Meta’s VP of product policy and strategy met with South Korea’s official media regulator to work on safety and privacy regulations for the metaverse space, fueled by users’ concerns.
What happened?
- Andy O’Connell, Meta’s Vice President of Product Policy and Strategy teamed up with South Korea’s official media regulation agency to discuss and work out user protection measures in the metaverse during the meeting.
- Ahn Hyoung-hwan, the Vice Chairman of KCC (Korea Communications Commission) reached out to Meta to unite efforts to create a safe environment for the users and companies. The meeting was arranged in response to several reports of personal assaults, all taking place on metaverse platforms.
- South Korea’s Ministry of Science is currently developing rules and regulations that will stimulate the spread of the metaverse and, along with the country’s media regulators, elaborate on metaverse-based video game laws.
What were the grounds?
- Since its introduction in December 2021, Meta’s platform Horizon Worlds became the spot for several much-publicized virtual harassment and assault cases in 2022.
- One of the most media-covered episodes happened on the Horizon Worlds platform in May 2022 when a female avatar was sexually assaulted by two male avatars in the virtual room. That sparked a series of safety procedures and investigations from the side of Meta.
What were the meeting’s highlights?
During the meeting on September 19, Ahn Hyoung-hwan and Andy O’Connell considered measures for enhanced user protection and sensible data policy within the Metaverse. The key takeaways of the talk, according to a Korean media outlet, were:
- Ways of tackling user safety issues and preventing illegal information distribution;
- Promoting transparent algorithms and policies between Meta and its users;
- Advancing further user protection policies regarding safety and confidentiality.
The meeting was only a starting point yet carried an important objective: to path the way towards an extensive regulatory environment fostering the adoption of new technologies for businesses and industries and discuss new business models conscious of user safety issues, with a special concern for Meta’s platforms.
How Meta(verse) started
- Facebook’s much-discussed rebranding to Meta which happened in late October 2021 was explained by the need for a clear connection between the new brand name and the big long-standing project of the metaverse, according to its founder Mark Zuckerberg.
- To make the metaverse a constantly evolving AI and VR technology-based virtual world nudging users to devote increasing amounts of their time day by day, Zuckerberg reportedly invested over $10 billion in its development in 2021.
- To date, Meta offers the VR-powered Horizon Worlds platform meant for creating unique content and the Presence Platform for building and developing naturalized immersive experiences. The company is currently preparing a browser version of the Horizon Worlds platform that would be accessible to anyone owning a VR headset.

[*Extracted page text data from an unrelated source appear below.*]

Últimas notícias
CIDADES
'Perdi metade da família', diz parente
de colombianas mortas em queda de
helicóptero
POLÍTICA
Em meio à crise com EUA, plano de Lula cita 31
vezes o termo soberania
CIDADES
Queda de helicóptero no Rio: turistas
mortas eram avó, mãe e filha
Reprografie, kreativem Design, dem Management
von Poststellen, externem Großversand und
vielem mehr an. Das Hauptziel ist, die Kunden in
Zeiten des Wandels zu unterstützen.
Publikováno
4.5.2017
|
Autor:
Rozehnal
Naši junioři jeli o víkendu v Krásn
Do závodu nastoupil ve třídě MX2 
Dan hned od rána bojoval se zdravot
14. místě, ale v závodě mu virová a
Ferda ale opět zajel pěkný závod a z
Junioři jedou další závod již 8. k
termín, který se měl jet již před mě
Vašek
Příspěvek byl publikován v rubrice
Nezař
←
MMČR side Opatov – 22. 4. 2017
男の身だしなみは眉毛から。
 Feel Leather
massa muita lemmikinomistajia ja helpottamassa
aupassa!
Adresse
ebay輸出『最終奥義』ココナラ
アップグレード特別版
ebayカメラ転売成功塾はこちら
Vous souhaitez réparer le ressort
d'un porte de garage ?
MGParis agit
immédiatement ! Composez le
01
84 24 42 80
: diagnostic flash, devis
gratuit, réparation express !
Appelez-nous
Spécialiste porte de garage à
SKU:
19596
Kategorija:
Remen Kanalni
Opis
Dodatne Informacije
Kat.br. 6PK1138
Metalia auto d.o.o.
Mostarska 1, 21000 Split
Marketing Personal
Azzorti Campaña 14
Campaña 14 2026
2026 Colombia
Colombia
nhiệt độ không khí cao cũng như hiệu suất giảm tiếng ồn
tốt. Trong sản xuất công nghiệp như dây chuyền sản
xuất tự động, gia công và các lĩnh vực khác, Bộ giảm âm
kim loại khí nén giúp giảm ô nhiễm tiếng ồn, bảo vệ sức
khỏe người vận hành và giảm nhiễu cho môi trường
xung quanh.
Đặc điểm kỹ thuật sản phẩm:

- The paramount characteristic of the metaverse, as seen by its founder, is immersive user experience in navigating the embodied Internet: “The defining quality of the metaverse is presence, which is this feeling that you’re really there with another person or in another place”, Zuckerberg highlighted. Yet this particular quality of close presence turned out to be the litigious spot from where the harassment cases sprouted.